The Canadian financial industry should be looked at as a possible appropriate investment for your portfolio. In Canada the financial industry has three different tiers. The first tier of banks, called Schedule 1, may not be subsidiaries of any foreign bank. These banks are allowed to enforce a security interest under the Canadian Bank Act which gives them a distinct competitive advantage over foreign banks that enter into the Canadian market. The majority of Canada's financial industry is run by what's known as "The Big 5" which are:

The Royal Bank of Canada or RBC
Bank of Montreal or BMO
Bank of Nova Scotia or Scotiabank
Toronto Dominion Bank or TD Canada Trust
Canadian Imperial Bank of Commerce or CIBC

The second and third tiers, Schedule 2 and Schedule 3 banks respectively, are allowed to be owned by foreigners but face certain restrictions outlined in the Bank Act.

There are distinct advantages to investing in the Canadian Financial Industry over the US or another country's Financial Industry. The Big 5 all have a national presence and have a wide range of services beyond banking and mortgages like insurance, brokerage houses and investment banks, making them much less susceptible to failures. There have been only 2 bank failures in Canada's history vs. about 12,000 in the US.

The Canadian economy is a strong, resource-based economy and in times where resources are rising, Canadian banks benefit as business activities that require financial services like loans and insurance plans for mining and investment bank services for Mergers and Acquisitions. It is always a good idea to diversify your portfolio into foreign assets and the Financial Industry is a very easy way for Non-Canadians to invest in Canada as all five banks are cross-listed on Canadian and US stock exchanges and all five have the same symbol on both exchanges.

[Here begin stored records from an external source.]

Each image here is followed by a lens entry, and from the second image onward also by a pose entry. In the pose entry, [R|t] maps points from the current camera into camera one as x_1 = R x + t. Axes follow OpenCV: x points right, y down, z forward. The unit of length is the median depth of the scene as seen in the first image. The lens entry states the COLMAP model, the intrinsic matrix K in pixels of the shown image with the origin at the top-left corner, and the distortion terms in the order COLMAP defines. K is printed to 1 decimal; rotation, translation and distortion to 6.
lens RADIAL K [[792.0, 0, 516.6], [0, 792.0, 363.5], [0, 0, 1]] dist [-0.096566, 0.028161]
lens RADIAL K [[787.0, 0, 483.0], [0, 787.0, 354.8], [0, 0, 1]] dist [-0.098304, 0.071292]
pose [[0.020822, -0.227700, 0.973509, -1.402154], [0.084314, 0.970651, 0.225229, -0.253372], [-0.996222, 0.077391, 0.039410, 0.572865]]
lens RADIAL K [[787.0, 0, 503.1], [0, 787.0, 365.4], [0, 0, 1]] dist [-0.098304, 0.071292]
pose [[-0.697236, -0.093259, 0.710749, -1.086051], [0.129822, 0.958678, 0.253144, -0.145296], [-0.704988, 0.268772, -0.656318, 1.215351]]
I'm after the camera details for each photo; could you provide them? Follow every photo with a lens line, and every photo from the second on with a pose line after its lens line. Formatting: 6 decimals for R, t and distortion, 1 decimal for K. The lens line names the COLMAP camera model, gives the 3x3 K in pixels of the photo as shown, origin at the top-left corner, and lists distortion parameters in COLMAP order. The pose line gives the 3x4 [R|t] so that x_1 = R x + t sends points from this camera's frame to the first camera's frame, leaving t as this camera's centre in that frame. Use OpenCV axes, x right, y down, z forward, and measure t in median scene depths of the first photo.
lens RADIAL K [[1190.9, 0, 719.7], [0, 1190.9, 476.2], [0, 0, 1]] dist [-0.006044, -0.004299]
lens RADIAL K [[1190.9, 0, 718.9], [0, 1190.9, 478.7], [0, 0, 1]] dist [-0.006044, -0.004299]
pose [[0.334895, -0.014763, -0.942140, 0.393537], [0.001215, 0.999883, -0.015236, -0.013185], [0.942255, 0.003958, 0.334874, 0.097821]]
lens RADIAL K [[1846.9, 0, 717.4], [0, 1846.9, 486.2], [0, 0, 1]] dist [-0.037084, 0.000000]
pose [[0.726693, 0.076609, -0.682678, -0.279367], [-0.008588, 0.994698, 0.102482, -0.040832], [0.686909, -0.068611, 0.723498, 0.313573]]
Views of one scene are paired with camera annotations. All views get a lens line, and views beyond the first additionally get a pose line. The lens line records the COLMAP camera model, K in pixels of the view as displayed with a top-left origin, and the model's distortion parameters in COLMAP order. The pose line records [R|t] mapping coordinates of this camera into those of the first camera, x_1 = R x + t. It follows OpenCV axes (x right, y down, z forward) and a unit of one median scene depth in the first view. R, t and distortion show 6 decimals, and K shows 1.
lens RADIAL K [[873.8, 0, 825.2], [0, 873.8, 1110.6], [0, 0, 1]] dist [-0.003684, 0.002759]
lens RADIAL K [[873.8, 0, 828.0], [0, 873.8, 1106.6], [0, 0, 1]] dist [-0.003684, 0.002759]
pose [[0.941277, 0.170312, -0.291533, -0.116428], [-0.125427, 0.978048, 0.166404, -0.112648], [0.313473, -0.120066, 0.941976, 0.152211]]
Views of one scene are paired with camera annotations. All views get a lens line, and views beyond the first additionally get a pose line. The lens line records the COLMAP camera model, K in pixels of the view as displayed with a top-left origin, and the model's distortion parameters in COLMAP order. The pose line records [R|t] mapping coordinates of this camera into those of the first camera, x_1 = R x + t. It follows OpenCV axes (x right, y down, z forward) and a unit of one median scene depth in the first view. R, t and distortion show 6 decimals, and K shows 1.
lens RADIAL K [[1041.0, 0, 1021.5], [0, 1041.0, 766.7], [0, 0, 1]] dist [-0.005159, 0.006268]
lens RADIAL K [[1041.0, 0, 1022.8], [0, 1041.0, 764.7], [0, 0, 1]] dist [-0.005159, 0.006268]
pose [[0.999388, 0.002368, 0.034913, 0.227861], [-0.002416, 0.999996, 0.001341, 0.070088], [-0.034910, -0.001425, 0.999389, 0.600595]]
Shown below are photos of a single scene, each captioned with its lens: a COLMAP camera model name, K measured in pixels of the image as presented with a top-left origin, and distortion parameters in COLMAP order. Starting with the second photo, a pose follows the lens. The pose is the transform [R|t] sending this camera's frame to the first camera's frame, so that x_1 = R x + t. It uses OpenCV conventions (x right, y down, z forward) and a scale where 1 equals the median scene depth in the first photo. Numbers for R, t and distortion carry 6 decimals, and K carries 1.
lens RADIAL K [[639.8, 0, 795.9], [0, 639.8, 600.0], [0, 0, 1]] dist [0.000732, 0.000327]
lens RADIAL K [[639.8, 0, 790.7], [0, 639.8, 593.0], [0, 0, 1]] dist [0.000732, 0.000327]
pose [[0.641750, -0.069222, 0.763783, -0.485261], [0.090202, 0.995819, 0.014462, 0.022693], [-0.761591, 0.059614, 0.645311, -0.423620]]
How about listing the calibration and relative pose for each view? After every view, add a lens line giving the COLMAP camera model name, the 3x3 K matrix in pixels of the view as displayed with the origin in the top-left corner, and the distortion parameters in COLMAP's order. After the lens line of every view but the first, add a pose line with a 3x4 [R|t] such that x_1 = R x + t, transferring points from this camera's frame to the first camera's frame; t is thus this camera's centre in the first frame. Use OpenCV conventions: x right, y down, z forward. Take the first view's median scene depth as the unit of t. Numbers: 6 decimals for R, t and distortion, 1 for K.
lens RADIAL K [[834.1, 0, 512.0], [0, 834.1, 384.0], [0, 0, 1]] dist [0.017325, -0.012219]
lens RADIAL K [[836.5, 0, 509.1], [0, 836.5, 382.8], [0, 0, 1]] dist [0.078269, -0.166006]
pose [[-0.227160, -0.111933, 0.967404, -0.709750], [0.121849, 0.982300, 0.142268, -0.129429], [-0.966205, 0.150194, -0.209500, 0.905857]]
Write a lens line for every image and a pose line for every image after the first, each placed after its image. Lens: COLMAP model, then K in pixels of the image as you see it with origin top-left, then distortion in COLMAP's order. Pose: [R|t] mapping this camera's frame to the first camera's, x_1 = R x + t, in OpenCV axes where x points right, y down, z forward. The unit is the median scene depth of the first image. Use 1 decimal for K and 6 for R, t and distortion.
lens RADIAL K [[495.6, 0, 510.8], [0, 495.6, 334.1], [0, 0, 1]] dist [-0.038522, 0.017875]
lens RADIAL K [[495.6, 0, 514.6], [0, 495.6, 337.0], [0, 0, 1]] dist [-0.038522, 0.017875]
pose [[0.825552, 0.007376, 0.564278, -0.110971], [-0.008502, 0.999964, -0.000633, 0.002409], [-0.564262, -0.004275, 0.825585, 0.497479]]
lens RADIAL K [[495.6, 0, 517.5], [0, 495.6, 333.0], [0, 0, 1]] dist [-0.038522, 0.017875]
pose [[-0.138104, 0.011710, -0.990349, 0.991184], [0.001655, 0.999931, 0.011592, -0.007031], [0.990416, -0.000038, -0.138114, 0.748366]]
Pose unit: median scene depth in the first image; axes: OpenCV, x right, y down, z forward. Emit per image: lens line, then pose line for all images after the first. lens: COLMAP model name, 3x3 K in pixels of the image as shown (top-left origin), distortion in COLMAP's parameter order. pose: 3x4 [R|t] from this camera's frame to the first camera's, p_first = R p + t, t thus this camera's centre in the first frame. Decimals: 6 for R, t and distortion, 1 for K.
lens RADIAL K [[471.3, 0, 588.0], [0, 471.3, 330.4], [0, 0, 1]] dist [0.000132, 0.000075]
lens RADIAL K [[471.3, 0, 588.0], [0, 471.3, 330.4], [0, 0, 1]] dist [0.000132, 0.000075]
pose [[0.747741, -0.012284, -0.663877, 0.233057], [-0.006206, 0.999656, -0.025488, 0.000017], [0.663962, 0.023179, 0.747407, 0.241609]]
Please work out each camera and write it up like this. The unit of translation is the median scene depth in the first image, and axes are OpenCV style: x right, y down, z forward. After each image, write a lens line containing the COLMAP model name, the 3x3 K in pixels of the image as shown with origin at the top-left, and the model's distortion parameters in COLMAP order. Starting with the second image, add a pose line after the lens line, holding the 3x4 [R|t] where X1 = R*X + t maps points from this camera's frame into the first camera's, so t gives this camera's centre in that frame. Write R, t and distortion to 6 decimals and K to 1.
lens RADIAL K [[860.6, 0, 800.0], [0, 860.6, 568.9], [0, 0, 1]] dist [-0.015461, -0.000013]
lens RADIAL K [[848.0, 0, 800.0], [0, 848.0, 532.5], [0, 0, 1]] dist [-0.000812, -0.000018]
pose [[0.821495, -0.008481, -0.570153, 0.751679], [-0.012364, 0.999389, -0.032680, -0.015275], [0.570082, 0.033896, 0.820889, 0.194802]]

Royal Bank trades under the symbol RY
BMO trades under the symbol BMO
Bank of Nova Scotia trades under the symbol BNS
TD Bank trades under the symbol TD
CIBC trades under the symbol CM

All 5 companies pay dividends ranging in the 3-5% range depending on the stock price relative to the size of the dividend at the time. The Canadian banks have relatively little volatility in their stock price compared to the American banks and have recovered most if not all of the losses seen during the stock market crash of 2008 while some American banks remain 90% or more off of their 2007 prices. Having a portfolio of the big 5 banks may be more appropriate for you compared to Mutual Funds or Exchange-Traded Funds from Canada as these banks will make up a significant portion of these funds value anyways, and you aren't subject to administrative fees on Mutual Funds or Contango on ETFs.